(Beginning of Material supplied)

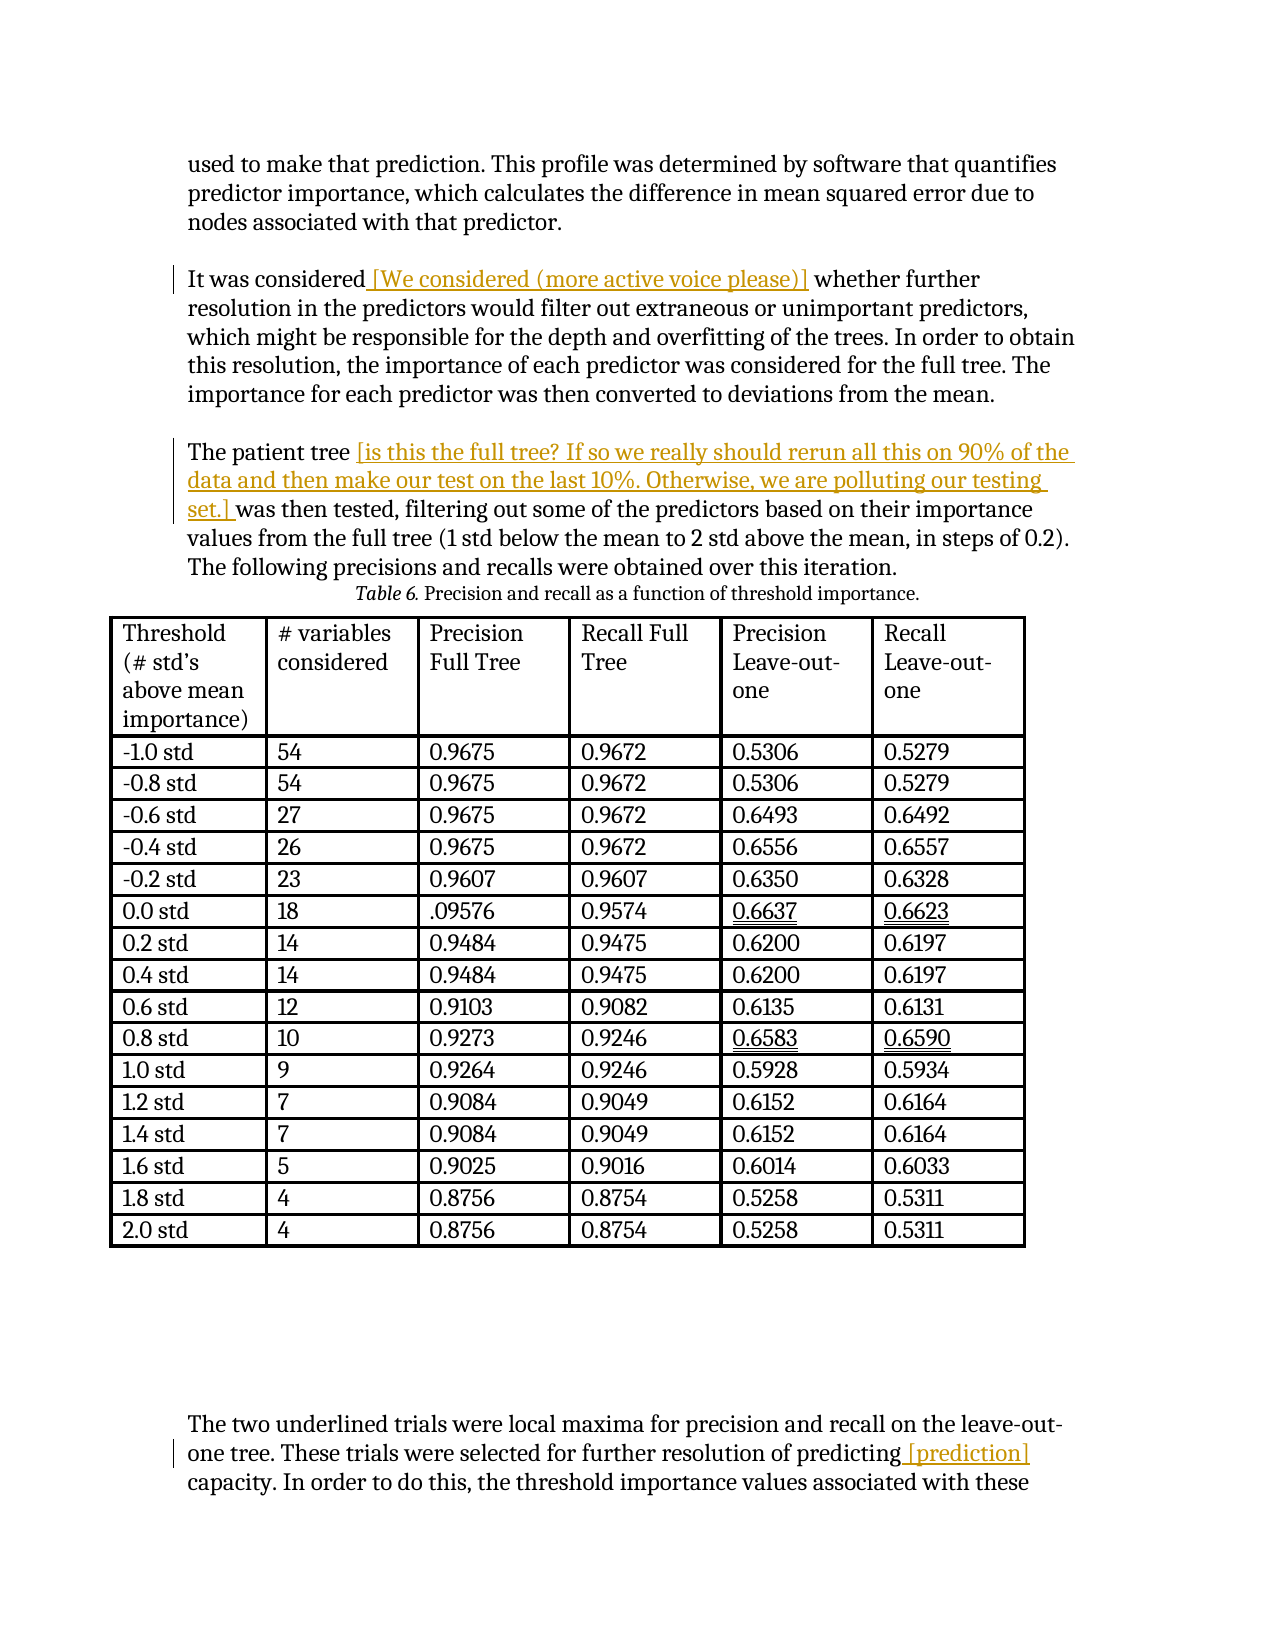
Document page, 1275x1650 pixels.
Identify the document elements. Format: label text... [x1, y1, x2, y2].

(End of Material supplied)
(Beginning of Material supplied)

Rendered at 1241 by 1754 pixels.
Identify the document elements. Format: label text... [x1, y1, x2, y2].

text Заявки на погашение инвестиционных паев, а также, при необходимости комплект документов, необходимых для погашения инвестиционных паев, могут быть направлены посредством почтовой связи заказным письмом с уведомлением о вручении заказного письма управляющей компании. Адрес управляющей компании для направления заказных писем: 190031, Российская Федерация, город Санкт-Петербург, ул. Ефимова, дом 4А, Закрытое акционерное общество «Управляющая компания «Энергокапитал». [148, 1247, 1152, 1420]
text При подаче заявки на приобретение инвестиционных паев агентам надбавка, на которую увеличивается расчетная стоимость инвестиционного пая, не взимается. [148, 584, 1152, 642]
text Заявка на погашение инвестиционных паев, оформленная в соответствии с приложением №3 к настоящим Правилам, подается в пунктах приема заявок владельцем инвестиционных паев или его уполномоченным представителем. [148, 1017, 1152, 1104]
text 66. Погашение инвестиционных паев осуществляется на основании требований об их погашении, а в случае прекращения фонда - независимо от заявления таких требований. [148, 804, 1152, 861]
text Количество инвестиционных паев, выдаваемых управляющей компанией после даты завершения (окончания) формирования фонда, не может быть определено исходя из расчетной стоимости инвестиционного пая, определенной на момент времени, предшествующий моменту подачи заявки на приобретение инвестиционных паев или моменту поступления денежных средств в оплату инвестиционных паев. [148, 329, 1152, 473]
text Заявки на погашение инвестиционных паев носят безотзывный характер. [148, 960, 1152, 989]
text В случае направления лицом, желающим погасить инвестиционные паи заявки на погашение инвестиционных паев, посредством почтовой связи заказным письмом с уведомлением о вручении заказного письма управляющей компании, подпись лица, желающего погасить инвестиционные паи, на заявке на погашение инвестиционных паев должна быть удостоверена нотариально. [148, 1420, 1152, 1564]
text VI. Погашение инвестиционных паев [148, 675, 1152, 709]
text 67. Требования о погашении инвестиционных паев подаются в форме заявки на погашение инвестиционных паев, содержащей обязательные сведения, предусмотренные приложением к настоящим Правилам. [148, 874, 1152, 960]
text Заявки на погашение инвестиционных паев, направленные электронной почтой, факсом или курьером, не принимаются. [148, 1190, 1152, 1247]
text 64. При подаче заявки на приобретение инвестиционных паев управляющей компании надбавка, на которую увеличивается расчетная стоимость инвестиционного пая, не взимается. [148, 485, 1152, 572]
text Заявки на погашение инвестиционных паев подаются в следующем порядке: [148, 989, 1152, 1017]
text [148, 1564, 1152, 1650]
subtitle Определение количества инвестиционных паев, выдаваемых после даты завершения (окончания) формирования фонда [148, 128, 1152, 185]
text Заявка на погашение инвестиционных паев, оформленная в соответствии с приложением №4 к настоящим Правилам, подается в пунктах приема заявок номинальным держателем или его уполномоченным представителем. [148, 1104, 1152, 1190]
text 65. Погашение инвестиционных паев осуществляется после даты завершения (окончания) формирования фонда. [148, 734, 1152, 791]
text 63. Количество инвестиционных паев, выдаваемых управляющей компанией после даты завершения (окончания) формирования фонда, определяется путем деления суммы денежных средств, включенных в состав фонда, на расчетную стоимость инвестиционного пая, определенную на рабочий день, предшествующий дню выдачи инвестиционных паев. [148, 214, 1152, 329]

(End of Material supplied)
(Beginning of Material supplied)

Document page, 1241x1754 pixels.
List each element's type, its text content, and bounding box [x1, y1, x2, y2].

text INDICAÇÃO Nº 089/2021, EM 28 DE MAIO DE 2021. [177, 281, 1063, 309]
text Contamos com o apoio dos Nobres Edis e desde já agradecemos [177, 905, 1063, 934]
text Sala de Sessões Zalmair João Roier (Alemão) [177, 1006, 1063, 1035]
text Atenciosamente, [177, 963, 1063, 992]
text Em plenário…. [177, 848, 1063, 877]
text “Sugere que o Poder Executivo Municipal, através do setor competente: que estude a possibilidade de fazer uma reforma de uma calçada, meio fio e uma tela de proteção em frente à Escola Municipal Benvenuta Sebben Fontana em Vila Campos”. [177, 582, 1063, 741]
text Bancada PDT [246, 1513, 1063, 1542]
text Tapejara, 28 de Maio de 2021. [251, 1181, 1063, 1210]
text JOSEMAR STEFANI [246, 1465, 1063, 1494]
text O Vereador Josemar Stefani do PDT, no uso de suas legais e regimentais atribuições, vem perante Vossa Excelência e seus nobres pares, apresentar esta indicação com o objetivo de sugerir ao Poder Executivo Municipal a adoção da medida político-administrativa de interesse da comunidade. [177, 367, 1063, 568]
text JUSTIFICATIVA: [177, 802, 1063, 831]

(End of Material supplied)

» Exercise requirements: Each line of the material that has "page" in it should be counted; reply with that number alone.

» Problem solution: 2